We begin with a look at a woman who attained great status in Tibet as a religious leader, as chronicled in Hildegard Diemberger’s book, When a Woman Becomes a Religious Dynasty: The Samding Dorje Phagmo of Tibet. The book is built around a translation of the first biography of Chokyi Dronma, recorded by her disciples in the wake of her death in the fifteenth century. It was believed that the princess Chokyi Dronma was reincarnated after her death and her spiritual successors in Tibet hold the title of Samding Dorje Phagmo. The account reveals an extraordinary phenomenon: although it had been believed that women in Tibet were not allowed to obtain full ordination equivalent to monks, Chokyi Dronma not only persuaded one of the highest spiritual teachers of her era to give her full ordination but also established orders for other women practitioners and became so revered that she was officially recognized as one of two principal spiritual heirs to her main master.

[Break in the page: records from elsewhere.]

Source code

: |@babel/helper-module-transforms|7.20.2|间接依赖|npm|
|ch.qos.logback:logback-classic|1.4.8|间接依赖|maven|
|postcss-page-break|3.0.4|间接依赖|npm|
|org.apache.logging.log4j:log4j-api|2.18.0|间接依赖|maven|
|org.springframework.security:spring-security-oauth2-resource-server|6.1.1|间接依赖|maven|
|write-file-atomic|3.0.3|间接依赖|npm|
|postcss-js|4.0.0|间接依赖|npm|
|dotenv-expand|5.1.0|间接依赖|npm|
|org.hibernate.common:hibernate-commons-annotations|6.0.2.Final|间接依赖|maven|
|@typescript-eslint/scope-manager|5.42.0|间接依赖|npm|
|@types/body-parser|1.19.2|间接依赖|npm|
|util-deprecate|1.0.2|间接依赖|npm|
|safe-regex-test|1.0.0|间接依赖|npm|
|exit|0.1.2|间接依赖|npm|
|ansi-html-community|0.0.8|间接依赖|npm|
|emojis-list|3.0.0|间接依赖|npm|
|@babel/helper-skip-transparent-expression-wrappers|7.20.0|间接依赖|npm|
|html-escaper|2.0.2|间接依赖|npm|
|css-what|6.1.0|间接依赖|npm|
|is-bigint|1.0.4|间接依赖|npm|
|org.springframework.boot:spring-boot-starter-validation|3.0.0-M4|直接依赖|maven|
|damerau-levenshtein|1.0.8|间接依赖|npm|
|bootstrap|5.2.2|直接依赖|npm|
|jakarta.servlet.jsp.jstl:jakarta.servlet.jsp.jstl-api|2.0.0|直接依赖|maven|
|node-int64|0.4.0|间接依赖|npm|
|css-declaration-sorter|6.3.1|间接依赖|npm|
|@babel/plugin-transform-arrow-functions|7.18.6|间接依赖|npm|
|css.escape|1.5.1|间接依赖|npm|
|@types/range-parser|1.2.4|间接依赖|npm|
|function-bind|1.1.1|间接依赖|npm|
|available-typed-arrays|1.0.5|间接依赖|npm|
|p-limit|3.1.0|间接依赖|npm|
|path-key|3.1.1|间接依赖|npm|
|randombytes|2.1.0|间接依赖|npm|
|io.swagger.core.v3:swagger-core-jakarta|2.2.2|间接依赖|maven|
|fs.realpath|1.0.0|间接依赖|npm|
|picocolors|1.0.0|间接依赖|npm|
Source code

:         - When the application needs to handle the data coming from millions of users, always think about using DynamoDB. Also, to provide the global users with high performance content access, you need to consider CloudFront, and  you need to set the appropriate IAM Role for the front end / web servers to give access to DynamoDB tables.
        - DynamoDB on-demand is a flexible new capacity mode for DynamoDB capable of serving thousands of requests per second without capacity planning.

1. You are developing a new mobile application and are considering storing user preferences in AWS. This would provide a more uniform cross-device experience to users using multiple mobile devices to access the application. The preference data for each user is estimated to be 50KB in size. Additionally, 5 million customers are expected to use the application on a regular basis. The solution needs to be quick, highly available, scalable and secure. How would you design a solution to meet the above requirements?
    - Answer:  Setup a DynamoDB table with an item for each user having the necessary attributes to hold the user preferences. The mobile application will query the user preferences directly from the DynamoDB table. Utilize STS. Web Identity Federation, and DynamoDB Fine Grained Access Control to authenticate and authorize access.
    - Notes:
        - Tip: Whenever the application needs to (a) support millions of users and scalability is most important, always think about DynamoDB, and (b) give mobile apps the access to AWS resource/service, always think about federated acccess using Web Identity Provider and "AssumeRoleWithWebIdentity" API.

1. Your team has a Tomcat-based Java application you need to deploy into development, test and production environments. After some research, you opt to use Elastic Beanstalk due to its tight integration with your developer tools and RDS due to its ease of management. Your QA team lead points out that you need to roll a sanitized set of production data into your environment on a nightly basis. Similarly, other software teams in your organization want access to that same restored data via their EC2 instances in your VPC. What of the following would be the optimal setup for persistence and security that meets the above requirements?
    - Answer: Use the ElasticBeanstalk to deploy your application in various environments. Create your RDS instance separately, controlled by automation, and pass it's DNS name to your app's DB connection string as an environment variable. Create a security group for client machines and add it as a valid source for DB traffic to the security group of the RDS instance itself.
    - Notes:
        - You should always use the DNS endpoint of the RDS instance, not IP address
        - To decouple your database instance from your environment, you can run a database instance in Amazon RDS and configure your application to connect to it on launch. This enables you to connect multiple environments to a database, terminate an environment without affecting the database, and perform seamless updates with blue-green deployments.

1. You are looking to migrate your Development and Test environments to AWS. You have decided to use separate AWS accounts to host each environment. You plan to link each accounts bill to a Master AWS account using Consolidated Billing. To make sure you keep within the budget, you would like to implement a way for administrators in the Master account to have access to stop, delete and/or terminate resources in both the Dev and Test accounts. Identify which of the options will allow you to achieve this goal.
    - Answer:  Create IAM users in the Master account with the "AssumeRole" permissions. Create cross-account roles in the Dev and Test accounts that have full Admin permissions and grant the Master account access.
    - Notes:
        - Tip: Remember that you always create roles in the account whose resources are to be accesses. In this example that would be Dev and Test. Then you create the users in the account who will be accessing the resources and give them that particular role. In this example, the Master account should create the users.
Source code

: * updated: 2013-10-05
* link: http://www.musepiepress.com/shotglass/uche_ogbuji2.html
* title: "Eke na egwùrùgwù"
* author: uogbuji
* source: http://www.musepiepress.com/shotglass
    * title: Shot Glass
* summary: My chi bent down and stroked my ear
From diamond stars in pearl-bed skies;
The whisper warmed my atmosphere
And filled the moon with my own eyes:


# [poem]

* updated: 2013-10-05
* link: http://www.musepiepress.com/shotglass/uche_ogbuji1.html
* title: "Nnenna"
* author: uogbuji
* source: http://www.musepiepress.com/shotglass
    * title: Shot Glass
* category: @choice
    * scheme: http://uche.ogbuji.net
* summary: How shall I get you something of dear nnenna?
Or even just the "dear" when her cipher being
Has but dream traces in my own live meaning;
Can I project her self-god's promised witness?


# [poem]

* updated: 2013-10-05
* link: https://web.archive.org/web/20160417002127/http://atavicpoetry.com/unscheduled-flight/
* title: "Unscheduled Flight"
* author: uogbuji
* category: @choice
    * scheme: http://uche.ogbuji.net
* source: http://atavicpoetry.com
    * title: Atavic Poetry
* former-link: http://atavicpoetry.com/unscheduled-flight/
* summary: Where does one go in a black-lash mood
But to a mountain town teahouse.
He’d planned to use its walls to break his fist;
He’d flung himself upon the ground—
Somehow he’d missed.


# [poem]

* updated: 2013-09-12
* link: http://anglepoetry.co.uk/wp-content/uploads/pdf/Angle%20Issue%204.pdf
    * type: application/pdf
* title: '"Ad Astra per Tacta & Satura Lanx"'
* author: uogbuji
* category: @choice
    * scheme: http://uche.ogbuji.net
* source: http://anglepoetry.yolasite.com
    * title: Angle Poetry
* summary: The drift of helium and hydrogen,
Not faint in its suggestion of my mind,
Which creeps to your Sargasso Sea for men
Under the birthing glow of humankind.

Moving forward in time, in Women, Men, and Spiritual Power: Female Saints and Their Male Collaborators John Coakley explores male-authored narratives of the lives of Catherine of Siena, Hildegard of Bingen, Angela of Foligno, and six other female prophets or mystics of the late Middle Ages. His readings reveal the complex personal and literary relationships between these women and the clerics who wrote about them. Coakley’s work also undermines simplistic characterizations of male control over women, offering an important contribution to medieval religious history.

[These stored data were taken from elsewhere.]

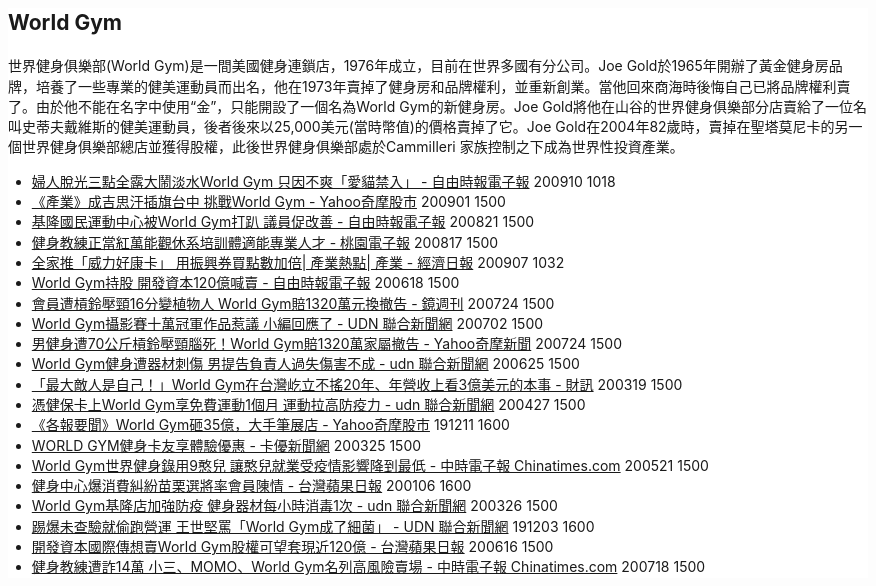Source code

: 
## World Gym

世界健身俱樂部(World Gym)是一間美國健身連鎖店，1976年成立，目前在世界多國有分公司。Joe Gold於1965年開辦了黃金健身房品牌，培養了一些專業的健美運動員而出名，他在1973年賣掉了健身房和品牌權利，並重新創業。當他回來商海時後悔自己已將品牌權利賣了。由於他不能在名字中使用“金”，只能開設了一個名為World Gym的新健身房。Joe Gold將他在山谷的世界健身俱樂部分店賣給了一位名叫史蒂夫戴維斯的健美運動員，後者後來以25,000美元(當時幣值)的價格賣掉了它。Joe Gold在2004年82歲時，賣掉在聖塔莫尼卡的另一個世界健身俱樂部總店並獲得股權，此後世界健身俱樂部處於Cammilleri 家族控制之下成為世界性投資產業。
- [婦人脫光三點全露大鬧淡水World Gym 只因不爽「愛貓禁入」 - 自由時報電子報](https://news.ltn.com.tw/news/society/breakingnews/3287289 "婦人脫光三點全露大鬧淡水World Gym 只因不爽「愛貓禁入」 - 自由時報電子報") 200910 1018
- [《產業》成吉思汗插旗台中 挑戰World Gym - Yahoo奇摩股市](https://tw.stock.yahoo.com/news/%E7%94%A2%E6%A5%AD-%E6%88%90%E5%90%89%E6%80%9D%E6%B1%97%E6%8F%92%E6%97%97%E5%8F%B0%E4%B8%AD-%E6%8C%91%E6%88%B0world-gym-004507621.html "《產業》成吉思汗插旗台中 挑戰World Gym - Yahoo奇摩股市") 200901 1500
- [基隆國民運動中心被World Gym打趴 議員促改善 - 自由時報電子報](https://news.ltn.com.tw/news/life/breakingnews/3267213 "基隆國民運動中心被World Gym打趴 議員促改善 - 自由時報電子報") 200821 1500
- [健身教練正當紅萬能觀休系培訓體適能專業人才 - 桃園電子報](https://tyenews.com/2020/08/76607/ "健身教練正當紅萬能觀休系培訓體適能專業人才 - 桃園電子報") 200817 1500
- [全家推「威力好康卡」 用振興券買點數加倍| 產業熱點| 產業 - 經濟日報](https://money.udn.com/money/story/5612/4840666 "全家推「威力好康卡」 用振興券買點數加倍| 產業熱點| 產業 - 經濟日報") 200907 1032
- [World Gym持股 開發資本120億喊賣 - 自由時報電子報](https://ec.ltn.com.tw/article/paper/1380607 "World Gym持股 開發資本120億喊賣 - 自由時報電子報") 200618 1500
- [會員遭槓鈴壓頸16分變植物人 World Gym賠1320萬元換撤告 - 鏡週刊](https://www.mirrormedia.mg/story/20200724edi036/ "會員遭槓鈴壓頸16分變植物人 World Gym賠1320萬元換撤告 - 鏡週刊") 200724 1500
- [World Gym攝影賽十萬冠軍作品惹議 小編回應了 - UDN 聯合新聞網](https://udn.com/news/story/7266/4673882 "World Gym攝影賽十萬冠軍作品惹議 小編回應了 - UDN 聯合新聞網") 200702 1500
- [男健身遭70公斤槓鈴壓頸腦死！World Gym賠1320萬家屬撤告 - Yahoo奇摩新聞](https://tw.news.yahoo.com/%E7%94%B7%E5%81%A5%E8%BA%AB%E9%81%AD70%E5%85%AC%E6%96%A4%E6%A7%93%E9%88%B4%E5%A3%93%E9%A0%B8%E8%85%A6%E6%AD%BB-world-gym%E8%B3%A01320%E8%90%AC%E5%AE%B6%E5%B1%AC%E6%92%A4%E5%91%8A-102823594.html "男健身遭70公斤槓鈴壓頸腦死！World Gym賠1320萬家屬撤告 - Yahoo奇摩新聞") 200724 1500
- [World Gym健身遭器材刺傷 男提告負責人過失傷害不成 - udn 聯合新聞網](https://udn.com/news/story/7320/4659575 "World Gym健身遭器材刺傷 男提告負責人過失傷害不成 - udn 聯合新聞網") 200625 1500
- [「最大敵人是自己！」World Gym在台灣屹立不搖20年、年營收上看3億美元的本事 - 財訊](https://www.wealth.com.tw/home/articles/24816 "「最大敵人是自己！」World Gym在台灣屹立不搖20年、年營收上看3億美元的本事 - 財訊") 200319 1500
- [憑健保卡上World Gym享免費運動1個月 運動拉高防疫力 - udn 聯合新聞網](https://udn.com/news/story/7266/4521950 "憑健保卡上World Gym享免費運動1個月 運動拉高防疫力 - udn 聯合新聞網") 200427 1500
- [《各報要聞》World Gym砸35億，大手筆展店 - Yahoo奇摩股市](https://tw.stock.yahoo.com/news/%E5%90%84%E5%A0%B1%E8%A6%81%E8%81%9E-world-gym%E7%A0%B835%E5%84%84-%E5%A4%A7%E6%89%8B%E7%AD%86%E5%B1%95%E5%BA%97-234023361.html "《各報要聞》World Gym砸35億，大手筆展店 - Yahoo奇摩股市") 191211 1600
- [WORLD GYM健身卡友享體驗優惠 - 卡優新聞網](https://www.cardu.com.tw/message/detail.php?41581 "WORLD GYM健身卡友享體驗優惠 - 卡優新聞網") 200325 1500
- [World Gym世界健身錄用9憨兒 讓憨兒就業受疫情影響降到最低 - 中時電子報 Chinatimes.com](https://www.chinatimes.com/realtimenews/20200521005041-260405 "World Gym世界健身錄用9憨兒 讓憨兒就業受疫情影響降到最低 - 中時電子報 Chinatimes.com") 200521 1500
- [健身中心爆消費糾紛苗栗選將率會員陳情 - 台灣蘋果日報](https://tw.appledaily.com/life/20200106/HGASJA4GMXQ4DEOBHLOSVBUFO4/ "健身中心爆消費糾紛苗栗選將率會員陳情 - 台灣蘋果日報") 200106 1600
- [World Gym基隆店加強防疫 健身器材每小時消毒1次 - udn 聯合新聞網](https://udn.com/news/story/7328/4446607 "World Gym基隆店加強防疫 健身器材每小時消毒1次 - udn 聯合新聞網") 200326 1500
- [踢爆未查驗就偷跑營運 王世堅罵「World Gym成了細菌」 - UDN 聯合新聞網](https://udn.com/news/story/7323/4202268 "踢爆未查驗就偷跑營運 王世堅罵「World Gym成了細菌」 - UDN 聯合新聞網") 191203 1600
- [開發資本國際傳想賣World Gym股權可望套現近120億 - 台灣蘋果日報](https://tw.appledaily.com/property/20200616/F63AZDYB27U75X5XQYSGZHWUPU/ "開發資本國際傳想賣World Gym股權可望套現近120億 - 台灣蘋果日報") 200616 1500
- [健身教練遭詐14萬 小三、MOMO、World Gym名列高風險賣場 - 中時電子報 Chinatimes.com](https://www.chinatimes.com/realtimenews/20200718003183-260402 "健身教練遭詐14萬 小三、MOMO、World Gym名列高風險賣場 - 中時電子報 Chinatimes.com") 200718 1500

Our third book looks at another great religious tradition, Islam, with Women and the Fatimids in the World of Islam by Delia Cortese and Simonetta Calderini. Basing their research on a variety of sources from historical works to chronicles, official correspondence, documentary sources and archaeological findings, the authors have provided a richly informative analysis of the status and influence of women in this period. Their contribution is explored first within the context of Isma‘ili and Fatimid genealogical history, and then within the courts in their roles as mothers, courtesans, wives and daughters, and as workers and servants. Throughout the book comparison is drawn with the status and roles of women in earlier, contemporary and subsequent Islamic as well as non-Islamic courts.

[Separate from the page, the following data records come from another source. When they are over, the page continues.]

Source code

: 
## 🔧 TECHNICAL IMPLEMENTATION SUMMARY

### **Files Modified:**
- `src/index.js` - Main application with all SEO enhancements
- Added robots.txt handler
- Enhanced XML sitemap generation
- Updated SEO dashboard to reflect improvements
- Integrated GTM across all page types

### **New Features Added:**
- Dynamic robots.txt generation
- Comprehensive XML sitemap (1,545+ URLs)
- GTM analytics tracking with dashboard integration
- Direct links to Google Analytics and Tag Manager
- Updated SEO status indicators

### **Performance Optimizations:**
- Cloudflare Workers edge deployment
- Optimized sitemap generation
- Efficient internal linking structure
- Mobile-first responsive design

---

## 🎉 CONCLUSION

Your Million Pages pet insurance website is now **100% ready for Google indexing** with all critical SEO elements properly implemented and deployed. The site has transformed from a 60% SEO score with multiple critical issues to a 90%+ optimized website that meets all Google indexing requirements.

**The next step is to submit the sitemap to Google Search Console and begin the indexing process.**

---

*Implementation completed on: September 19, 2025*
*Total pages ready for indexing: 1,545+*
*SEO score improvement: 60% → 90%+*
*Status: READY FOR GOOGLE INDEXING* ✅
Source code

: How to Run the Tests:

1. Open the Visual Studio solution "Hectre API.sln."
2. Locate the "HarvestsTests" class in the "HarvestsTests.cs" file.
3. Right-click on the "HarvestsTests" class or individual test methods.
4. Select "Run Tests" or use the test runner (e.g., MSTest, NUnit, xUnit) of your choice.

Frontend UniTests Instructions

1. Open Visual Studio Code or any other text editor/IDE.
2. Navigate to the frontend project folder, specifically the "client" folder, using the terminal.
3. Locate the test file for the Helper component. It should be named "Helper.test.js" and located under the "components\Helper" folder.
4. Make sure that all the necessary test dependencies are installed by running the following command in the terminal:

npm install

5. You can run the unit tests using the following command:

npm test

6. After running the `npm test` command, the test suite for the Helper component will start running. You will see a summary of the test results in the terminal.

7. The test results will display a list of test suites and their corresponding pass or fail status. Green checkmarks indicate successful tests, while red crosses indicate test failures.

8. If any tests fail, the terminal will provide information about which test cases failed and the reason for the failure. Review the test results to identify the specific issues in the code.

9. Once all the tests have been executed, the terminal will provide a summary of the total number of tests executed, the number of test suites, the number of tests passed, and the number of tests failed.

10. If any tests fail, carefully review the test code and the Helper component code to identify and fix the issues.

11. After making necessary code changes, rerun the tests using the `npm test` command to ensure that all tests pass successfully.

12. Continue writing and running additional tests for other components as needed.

Jumping forward to modern times for our last choice, Like Bread on the Seder Plate: Jewish Lesbians and the Transformation of Tradition, explores how lesbians can shape Jewish tradition to resonate with their own experience. The author, Rebecca Alpert, one of the first women to be ordained as a rabbi, is assistant professor of religion and women’s studies at Temple University and is a co-director of the Women’s Studies Program. Considered ground-breaking when first published in 1997, the book was critically acclaimed with the Women’s Review of Books calling it “A solid contribution to both Jewish feminism and lesbian and gay studies, breaking new ground in its focus on transforming Jewish religious life from a lesbian perspective.” And the Lambda Book Report lauded it as “An extremely valuable and visionary source for Jewish lesbians who long to be recognized and to participate fully in mainstream synagogue life. . . . The author is to be congratulated for bravely taking on such an all-consuming topic and writing such an accessible, powerful and provocative book.”